Having examined these cases, the Judge noted that the present case was not about the promotion of business as a potential charitable purpose but he saw the business-related cases as demonstrating a wider proposition relevant to this one.  They showed that in a case involving assistance to business and industry which does confer a public benefit, the existence of that benefit is not sufficient to make the provision of assistance charitable per se.  Applied in the instant case, the nature of the public benefit claimed under the fourth head was the betterment of the community said to arise from retaining in the district, useful members of society.  He held that purposes which are directed to the composition and social cohesion of a particular community are capable of falling within the fourth head of charity by analogy with gifts for the benefit of a locality and with the promotion of urban and rural regeneration (clearly recognised as charitable the authorities).  Thus the claimed benefits in this case were capable of falling within the fourth head of charity.  The next question, however, was whether the means by which they were achieved was a charitable means. 
The instant case saw the intended benefit to the community in workers and other persons whose presence in the community is important for its overall welfare being able to live in the district.  That public benefit was indirect.  The means by which the public benefit was achieved involved conferring a private benefit on private individuals in meeting housing costs where they had been selected as meeting the Trust’s criteria.  By contrast, the Judge referred to the way in which the Charity Commissioners in England deal with trusts or organisations directed towards urban and rural regeneration for public benefit.  They apparently follow quite detailed criteria to assess whether or not an area is in need of regeneration and whether the public benefit from an organisation’s activities outweighs any private benefit.

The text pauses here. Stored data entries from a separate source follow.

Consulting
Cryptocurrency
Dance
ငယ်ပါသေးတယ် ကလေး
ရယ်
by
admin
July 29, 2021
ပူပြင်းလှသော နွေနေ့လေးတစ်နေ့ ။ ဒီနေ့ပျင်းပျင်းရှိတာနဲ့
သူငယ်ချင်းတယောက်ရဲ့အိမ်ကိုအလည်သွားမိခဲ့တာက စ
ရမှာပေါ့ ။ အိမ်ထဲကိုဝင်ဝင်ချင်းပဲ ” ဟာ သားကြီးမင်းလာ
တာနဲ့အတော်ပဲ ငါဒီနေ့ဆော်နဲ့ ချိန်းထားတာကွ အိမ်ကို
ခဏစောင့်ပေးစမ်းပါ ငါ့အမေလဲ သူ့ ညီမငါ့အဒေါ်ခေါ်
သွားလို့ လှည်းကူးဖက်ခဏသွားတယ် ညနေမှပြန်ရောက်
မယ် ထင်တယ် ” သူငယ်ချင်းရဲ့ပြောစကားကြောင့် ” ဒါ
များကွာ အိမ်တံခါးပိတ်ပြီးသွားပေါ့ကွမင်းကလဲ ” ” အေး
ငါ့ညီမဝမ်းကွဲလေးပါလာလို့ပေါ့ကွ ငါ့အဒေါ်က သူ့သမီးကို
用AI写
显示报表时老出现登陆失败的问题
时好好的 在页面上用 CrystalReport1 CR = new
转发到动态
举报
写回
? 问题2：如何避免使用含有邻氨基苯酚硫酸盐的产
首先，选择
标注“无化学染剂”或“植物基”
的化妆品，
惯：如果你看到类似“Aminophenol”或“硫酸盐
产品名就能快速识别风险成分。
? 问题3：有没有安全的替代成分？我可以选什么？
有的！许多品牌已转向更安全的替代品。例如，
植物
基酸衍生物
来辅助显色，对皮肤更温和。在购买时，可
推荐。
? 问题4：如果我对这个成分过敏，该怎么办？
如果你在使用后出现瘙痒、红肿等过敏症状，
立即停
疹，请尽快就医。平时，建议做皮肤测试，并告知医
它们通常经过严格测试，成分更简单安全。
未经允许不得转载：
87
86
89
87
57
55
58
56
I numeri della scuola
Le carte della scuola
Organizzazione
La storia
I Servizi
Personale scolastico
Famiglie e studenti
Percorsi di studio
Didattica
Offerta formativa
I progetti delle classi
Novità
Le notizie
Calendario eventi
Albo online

In the end, it was this last point which caused the Judge to find against the Trust.  The individual benefits provided as a result of the shared ownership programme, though directed ultimately towards achieving an object beneficial to the community, were simply too great and too direct to permit the conclusion that the Trust’s purpose was charitable under the fourth head of charity.

Though the Queenstown Lakes District Council in supporting the formation of a trust was motivated to address the issue of housing affordability for the general good of its community, its motive and purpose were not the same thing.  The Trust’s principal purpose was to provide housing to selected householders and that was not, in the Judge’s view, charitable, because of the emphasis on individual benefits.